The ache feels too real, too soon, and I’m starting to second-guess everything. I can’t seem to accept the idea that every glorious part of the baby phase is officially in the rear-view mirror, getting smaller and smaller behind us as we move toward a new season of parenting.

“But don’t you think you’d feel this way no matter what?” my husband asks, “Don’t you think you’d feel this way if we had a fourth? Or a fifth? Where does it end? I feel like you could have ten more babies, and you’d still feel sad when that part was over.”

Maybe, I tell him.

Sarah Bessey went on to have one more, though.

***

Four months into the pandemic, we started talking about moving. I don’t know if it was restlessness, boredom, an identity crisis, or a weird combination of all three, but the discussion somewhat came out of nowhere. We spent close to a month belaboring the decision, praying, begging God for discernment, weighing pros and cons, staying up till midnight talking through every possible scenario. At the height of our self-created crossroads, I’m the one who started to panic. 

This feels eerily similar. Only now, it’s as if we’re staring at two different houses trying to decide which one we want to live in for the rest of our lives. That’s a lot of pressure on a house. Undeniably—both homes are beautiful. We’d be blessed and grateful to live in either one. One has a better backyard; one has a gorgeous fireplace. One offers an abundance of natural light; one features an updated kitchen. 

One house has three children.
One house has four.

***

My husband, ever so practically, tells me all the things we’d need. A bigger car. Another savings account. We’re already outgrowing this house, he reminds me. We already sold all the baby stuff.

I know, I say with a sigh. Of course I know. I’m the one who sold it all. Piece by piece, listed on the Facebook Marketplace. I shipped all my maternity clothes off in a box to a stranger from Instagram who bought the whole lot. I didn’t think twice about it; I still had a newborn in my arms. It’s easy to part ways with a dream when you’re still living in the dream. It’s like finding out your favorite perfume has just been discontinued, but you have a full bottle at home. Sure, you’ll be sad when it runs out, but you don’t have to think about that right now. You’ve got plenty of time.
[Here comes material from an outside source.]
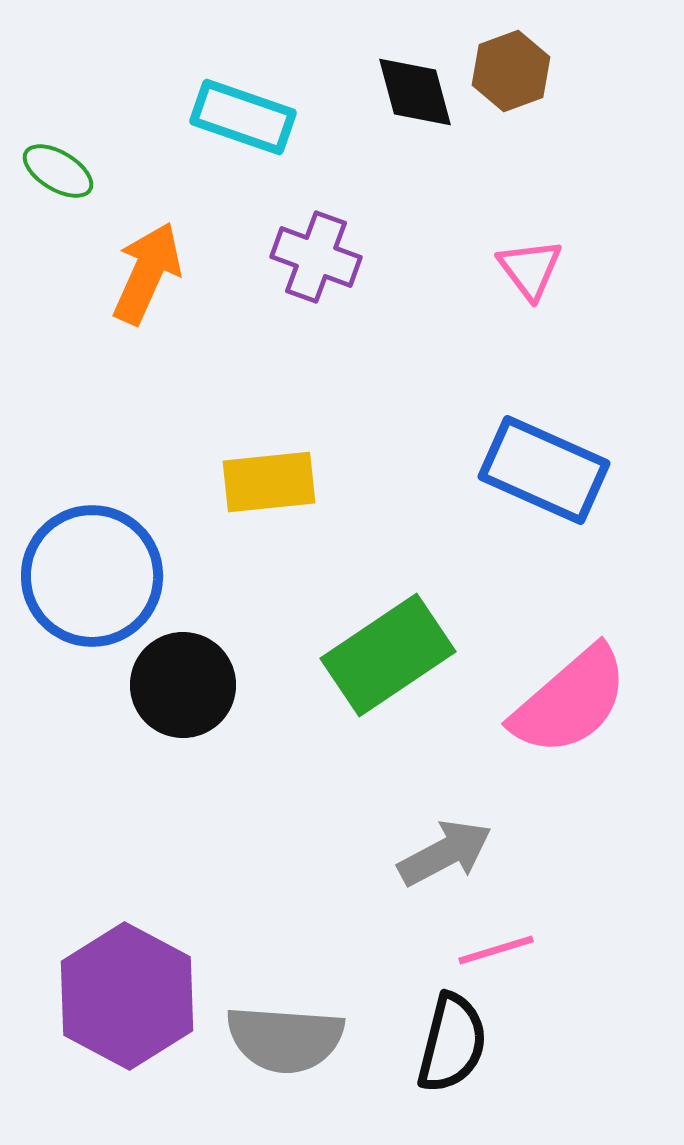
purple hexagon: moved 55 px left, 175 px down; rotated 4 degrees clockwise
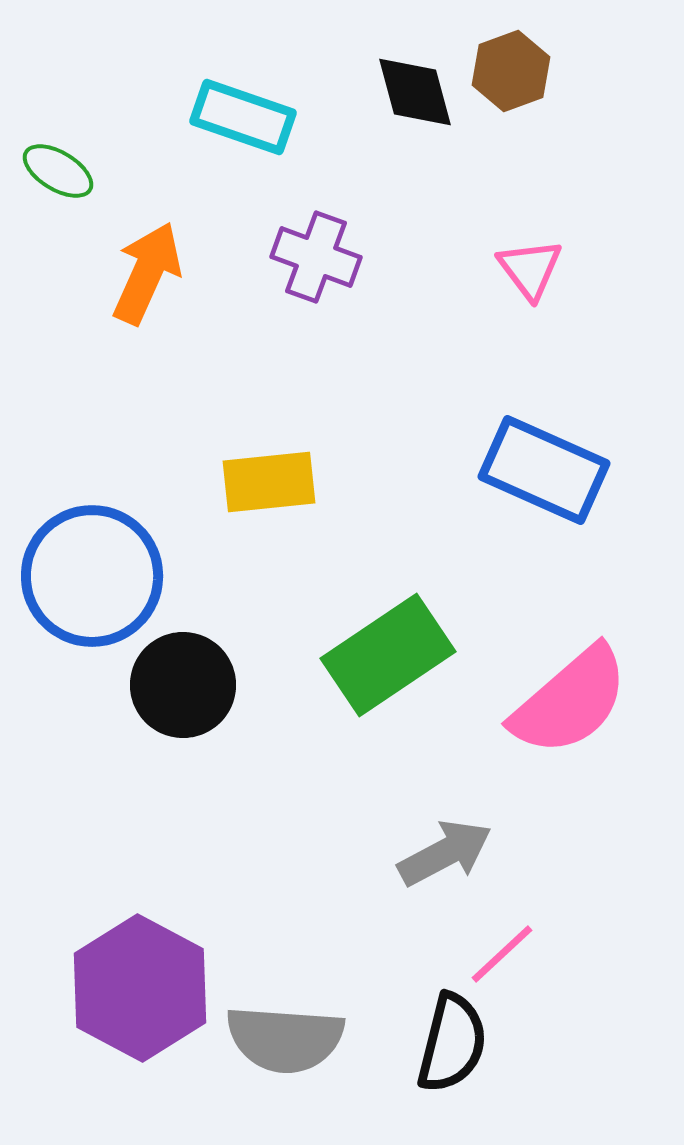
pink line: moved 6 px right, 4 px down; rotated 26 degrees counterclockwise
purple hexagon: moved 13 px right, 8 px up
He reminds me how full our life already is, how tired we already are, what a long year we’ve had with both of us working from home, caring for three kids around the clock. As if right on cue, Presley toddles into our bedroom with my phone charger draped casually around her neck.

“I a doctor! I a doctor!” she tells us, beaming with pride. 

We both smile, impressed by her imagination. Before we can say a word, she’s already off and running through the open bedroom door.

I look at my husband and remind him with a whisper, “She used to not exist.”